As a workaround, if this is for a course or a simple learning workflow, I would temporarily use an IF or Switch node with keyword rules instead of the Text Classifier. For example, if the email contains “payment”, “invoice”, or “billing”, send it to Payments. Once that works, you can replace it with the Text Classifier again and improve the category descriptions.
So in short, the node is going to Others because that is what the classifier selected. I would activate the Gmail nodes, improve the classifier category descriptions, and test each category with very clear sample emails.
Hey @Donovan2212, solid workflow idea - classifying emails and routing them automatically is one of my favorite n8n use cases!
On top of what @tamy.santos covered, there’s a quick debugging trick that really helps: add a Set node right after the Text Classifier (before your Gmail nodes) and output the classifier’s category result as a field. This lets you run the workflow manually on a test email and see exactly what category was assigned before anything gets sent.
Something like:
{{ $json.category }}
or
{{ $json.output }}
(the field name depends on your n8n version - just check what the Text Classifier outputs in the execution view)
Also one more note: the Text Classifier by default uses the LLM you configured (usually GPT). If your category descriptions are too generic or similar to each other, the model may default to the last one as a “catch-all”. Try making each category description as distinct as possible and add a few example emails in the description field.
Can you share a screenshot of your Text Classifier node settings? Seeing the category names and descriptions would help narrow down the routing issue.
deactivated was doing testing then setups parameters red triangle error i know I wasn’t done there trying first fixing with the execute text classifier to gmail node it should to category 1 not 4
@nguyenthieutoan @tamy.santos
This is what my parameters wrote and my others 3 gmails already activated turning on (executed showed me to last execution view node gmail 4)
You should not try to manually force it to go to Gmail 1. The Text Classifier needs to understand category 1 more clearly, and Others should be treated as a real fallback only when the email does not match the other categories.

Entries provided:
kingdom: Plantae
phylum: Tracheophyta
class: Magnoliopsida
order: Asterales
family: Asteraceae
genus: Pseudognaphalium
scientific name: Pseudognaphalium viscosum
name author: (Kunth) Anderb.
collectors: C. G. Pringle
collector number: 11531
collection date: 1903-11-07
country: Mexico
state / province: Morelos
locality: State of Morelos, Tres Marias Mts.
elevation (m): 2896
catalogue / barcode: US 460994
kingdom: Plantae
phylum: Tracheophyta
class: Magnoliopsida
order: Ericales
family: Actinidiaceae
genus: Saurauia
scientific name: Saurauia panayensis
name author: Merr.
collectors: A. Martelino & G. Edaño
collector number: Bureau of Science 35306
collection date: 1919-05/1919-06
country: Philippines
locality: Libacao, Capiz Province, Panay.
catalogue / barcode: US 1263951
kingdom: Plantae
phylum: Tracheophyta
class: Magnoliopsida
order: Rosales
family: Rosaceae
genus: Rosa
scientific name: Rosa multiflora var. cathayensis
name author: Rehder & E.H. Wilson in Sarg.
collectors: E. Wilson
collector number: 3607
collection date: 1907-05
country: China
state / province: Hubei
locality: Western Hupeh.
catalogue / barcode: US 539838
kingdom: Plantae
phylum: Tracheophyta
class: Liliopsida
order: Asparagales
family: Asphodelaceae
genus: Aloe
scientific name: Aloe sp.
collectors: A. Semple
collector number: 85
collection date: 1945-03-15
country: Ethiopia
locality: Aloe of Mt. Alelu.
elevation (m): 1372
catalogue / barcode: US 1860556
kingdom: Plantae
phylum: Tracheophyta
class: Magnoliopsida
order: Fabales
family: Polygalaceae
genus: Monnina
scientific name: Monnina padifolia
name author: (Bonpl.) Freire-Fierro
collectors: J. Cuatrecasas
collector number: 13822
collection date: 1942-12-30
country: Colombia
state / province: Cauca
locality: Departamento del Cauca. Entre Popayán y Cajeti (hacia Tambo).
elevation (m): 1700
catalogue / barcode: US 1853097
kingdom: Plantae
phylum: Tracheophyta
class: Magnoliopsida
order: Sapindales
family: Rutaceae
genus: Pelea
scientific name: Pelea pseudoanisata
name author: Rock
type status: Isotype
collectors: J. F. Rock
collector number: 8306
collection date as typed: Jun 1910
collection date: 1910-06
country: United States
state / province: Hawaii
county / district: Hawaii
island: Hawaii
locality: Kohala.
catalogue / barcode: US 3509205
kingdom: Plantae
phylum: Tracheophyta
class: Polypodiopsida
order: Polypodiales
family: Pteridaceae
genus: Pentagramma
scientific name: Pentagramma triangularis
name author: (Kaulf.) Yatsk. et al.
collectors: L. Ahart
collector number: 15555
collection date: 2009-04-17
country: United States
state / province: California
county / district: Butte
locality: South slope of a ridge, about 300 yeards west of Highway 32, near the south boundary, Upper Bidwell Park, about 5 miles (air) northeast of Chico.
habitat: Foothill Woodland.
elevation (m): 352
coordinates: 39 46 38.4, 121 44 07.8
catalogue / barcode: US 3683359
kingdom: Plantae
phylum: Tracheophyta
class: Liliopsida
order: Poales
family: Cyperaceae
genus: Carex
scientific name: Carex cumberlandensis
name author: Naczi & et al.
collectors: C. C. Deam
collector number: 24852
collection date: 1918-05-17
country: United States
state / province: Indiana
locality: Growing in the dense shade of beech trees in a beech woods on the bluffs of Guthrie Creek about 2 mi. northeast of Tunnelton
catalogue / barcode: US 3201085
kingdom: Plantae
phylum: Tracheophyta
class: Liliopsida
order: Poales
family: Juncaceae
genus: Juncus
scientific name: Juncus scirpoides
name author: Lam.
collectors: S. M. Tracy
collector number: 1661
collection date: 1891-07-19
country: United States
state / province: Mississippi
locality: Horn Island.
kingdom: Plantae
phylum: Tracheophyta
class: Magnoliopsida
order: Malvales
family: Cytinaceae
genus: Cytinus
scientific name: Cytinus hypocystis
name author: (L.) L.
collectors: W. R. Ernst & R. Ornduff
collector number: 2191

Your tasks:
A. Check each statement against the forum discussion about the n8n Text Classifier. For each, answer yes or no and quote the words of the discussion that settle it.
(i) The suggested workaround uses an IF or Switch node with keyword rules in place of the Text Classifier.
(ii) The debugging Set node goes after the Gmail nodes.
(iii) By default, the Text Classifier uses the LLM that was configured.
B. List every kind of n8n node named in the forum discussion about the Text Classifier.
C. Carry on the forum discussion about the n8n Text Classifier from its last sentence.

Answers for the tasks:
A.
(i) Yes: "I would temporarily use an IF or Switch node with keyword rules instead of the Text Classifier"
(ii) No: "add a Set node right after the Text Classifier (before your Gmail nodes)"
(iii) Yes: "the Text Classifier by default uses the LLM you configured"

B. IF, Switch, Text Classifier, Set, Gmail

C.
I would make the category 1 description more explicit, for example: “Use this category when the email is asking about consulting services, available services, pricing, rates, service details, or availability.” And I would make Others stricter, for example: “Use this only when the email does not match service requests, consultation scheduling, or payment questions.”
@Donovan2212 Good progress getting the workflow set up! Looking at your parameters screenshot, I can see exactly what’s happening.
The issue is that your category descriptions are too short and generic, so the LLM defaults to “Others” when it’s uncertain. The Text Classifier works by semantic matching, not keyword matching, so the description quality really matters.
Try updating like this:
Category 1 - Services Request:
“Use this category when the email is asking about any service you offer, including pricing, rates, availability, what services are included, or how your consulting works.”
Category 2 - Consultation Request:
“Use this category when the email wants to book, schedule, or arrange a meeting, call, or initial consultation with you.”
Category 3 - Payments:
“Use this category when the email is about invoices, payment status, refunds, billing, or any financial transaction.”
Category 4 - Others:
“Use this ONLY as a last resort for emails that clearly do not fit any of the above three categories.”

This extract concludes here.